**** PROVIDED RECORDS ****
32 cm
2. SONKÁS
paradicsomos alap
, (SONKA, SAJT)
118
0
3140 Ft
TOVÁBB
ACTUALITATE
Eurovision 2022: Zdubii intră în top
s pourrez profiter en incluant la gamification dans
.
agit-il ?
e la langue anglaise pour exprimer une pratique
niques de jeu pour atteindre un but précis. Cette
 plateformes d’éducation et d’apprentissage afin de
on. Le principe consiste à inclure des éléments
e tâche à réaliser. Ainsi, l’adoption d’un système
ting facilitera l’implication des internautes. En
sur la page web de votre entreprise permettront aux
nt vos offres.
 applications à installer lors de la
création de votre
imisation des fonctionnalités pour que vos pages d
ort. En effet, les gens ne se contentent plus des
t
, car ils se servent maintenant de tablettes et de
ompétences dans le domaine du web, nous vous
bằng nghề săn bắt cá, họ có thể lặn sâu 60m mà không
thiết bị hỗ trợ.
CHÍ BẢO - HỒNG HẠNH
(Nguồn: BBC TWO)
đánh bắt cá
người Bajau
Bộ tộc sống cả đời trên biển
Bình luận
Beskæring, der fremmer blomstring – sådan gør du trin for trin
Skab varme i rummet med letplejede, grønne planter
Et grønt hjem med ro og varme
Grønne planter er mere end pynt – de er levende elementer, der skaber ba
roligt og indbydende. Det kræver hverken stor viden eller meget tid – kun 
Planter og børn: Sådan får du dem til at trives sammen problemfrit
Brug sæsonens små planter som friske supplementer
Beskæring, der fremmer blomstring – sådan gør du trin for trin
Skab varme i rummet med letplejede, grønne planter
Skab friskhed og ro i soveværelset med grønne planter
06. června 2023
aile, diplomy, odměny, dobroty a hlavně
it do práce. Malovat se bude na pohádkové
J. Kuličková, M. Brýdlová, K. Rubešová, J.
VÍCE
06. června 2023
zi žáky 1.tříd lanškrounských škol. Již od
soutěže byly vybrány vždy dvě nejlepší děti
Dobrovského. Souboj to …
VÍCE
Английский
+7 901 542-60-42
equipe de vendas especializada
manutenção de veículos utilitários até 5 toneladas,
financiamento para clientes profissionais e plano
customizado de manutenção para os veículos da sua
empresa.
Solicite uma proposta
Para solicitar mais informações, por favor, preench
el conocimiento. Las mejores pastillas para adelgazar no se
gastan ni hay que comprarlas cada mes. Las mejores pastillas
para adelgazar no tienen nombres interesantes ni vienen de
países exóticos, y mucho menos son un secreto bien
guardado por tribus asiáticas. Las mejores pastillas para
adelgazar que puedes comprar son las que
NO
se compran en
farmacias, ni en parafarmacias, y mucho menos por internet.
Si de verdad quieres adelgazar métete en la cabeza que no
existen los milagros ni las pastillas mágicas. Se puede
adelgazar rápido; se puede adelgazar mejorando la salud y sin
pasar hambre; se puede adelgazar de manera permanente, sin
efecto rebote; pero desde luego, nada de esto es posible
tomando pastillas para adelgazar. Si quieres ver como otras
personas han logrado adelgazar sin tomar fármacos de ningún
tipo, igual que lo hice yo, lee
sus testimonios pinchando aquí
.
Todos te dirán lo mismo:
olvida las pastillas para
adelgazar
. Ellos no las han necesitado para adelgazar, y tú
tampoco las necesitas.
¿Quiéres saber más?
****
• EXERCISE PROMPT
Having read the entries above, restate them all word for word.

• REPLY TO THE EXERCISE
32 cm
2. SONKÁS
paradicsomos alap
, (SONKA, SAJT)
118
0
3140 Ft
TOVÁBB
ACTUALITATE
Eurovision 2022: Zdubii intră în top
s pourrez profiter en incluant la gamification dans
.
agit-il ?
e la langue anglaise pour exprimer une pratique
niques de jeu pour atteindre un but précis. Cette
 plateformes d’éducation et d’apprentissage afin de
on. Le principe consiste à inclure des éléments
e tâche à réaliser. Ainsi, l’adoption d’un système
ting facilitera l’implication des internautes. En
sur la page web de votre entreprise permettront aux
nt vos offres.
 applications à installer lors de la
création de votre
imisation des fonctionnalités pour que vos pages d
ort. En effet, les gens ne se contentent plus des
t
, car ils se servent maintenant de tablettes et de
ompétences dans le domaine du web, nous vous
bằng nghề săn bắt cá, họ có thể lặn sâu 60m mà không
thiết bị hỗ trợ.
CHÍ BẢO - HỒNG HẠNH
(Nguồn: BBC TWO)
đánh bắt cá
người Bajau
Bộ tộc sống cả đời trên biển
Bình luận
Beskæring, der fremmer blomstring – sådan gør du trin for trin
Skab varme i rummet med letplejede, grønne planter
Et grønt hjem med ro og varme
Grønne planter er mere end pynt – de er levende elementer, der skaber ba
roligt og indbydende. Det kræver hverken stor viden eller meget tid – kun 
Planter og børn: Sådan får du dem til at trives sammen problemfrit
Brug sæsonens små planter som friske supplementer
Beskæring, der fremmer blomstring – sådan gør du trin for trin
Skab varme i rummet med letplejede, grønne planter
Skab friskhed og ro i soveværelset med grønne planter
06. června 2023
aile, diplomy, odměny, dobroty a hlavně
it do práce. Malovat se bude na pohádkové
J. Kuličková, M. Brýdlová, K. Rubešová, J.
VÍCE
06. června 2023
zi žáky 1.tříd lanškrounských škol. Již od
soutěže byly vybrány vždy dvě nejlepší děti
Dobrovského. Souboj to …
VÍCE
Английский
+7 901 542-60-42
equipe de vendas especializada
manutenção de veículos utilitários até 5 toneladas,
financiamento para clientes profissionais e plano
customizado de manutenção para os veículos da sua
empresa.
Solicite uma proposta
Para solicitar mais informações, por favor, preench
el conocimiento. Las mejores pastillas para adelgazar no se
gastan ni hay que comprarlas cada mes. Las mejores pastillas
para adelgazar no tienen nombres interesantes ni vienen de
países exóticos, y mucho menos son un secreto bien
guardado por tribus asiáticas. Las mejores pastillas para
adelgazar que puedes comprar son las que
NO
se compran en
farmacias, ni en parafarmacias, y mucho menos por internet.
Si de verdad quieres adelgazar métete en la cabeza que no
existen los milagros ni las pastillas mágicas. Se puede
adelgazar rápido; se puede adelgazar mejorando la salud y sin
pasar hambre; se puede adelgazar de manera permanente, sin
efecto rebote; pero desde luego, nada de esto es posible
tomando pastillas para adelgazar. Si quieres ver como otras
personas han logrado adelgazar sin tomar fármacos de ningún
tipo, igual que lo hice yo, lee
sus testimonios pinchando aquí
.
Todos te dirán lo mismo:
olvida las pastillas para
adelgazar
. Ellos no las han necesitado para adelgazar, y tú
tampoco las necesitas.
¿Quiéres saber más?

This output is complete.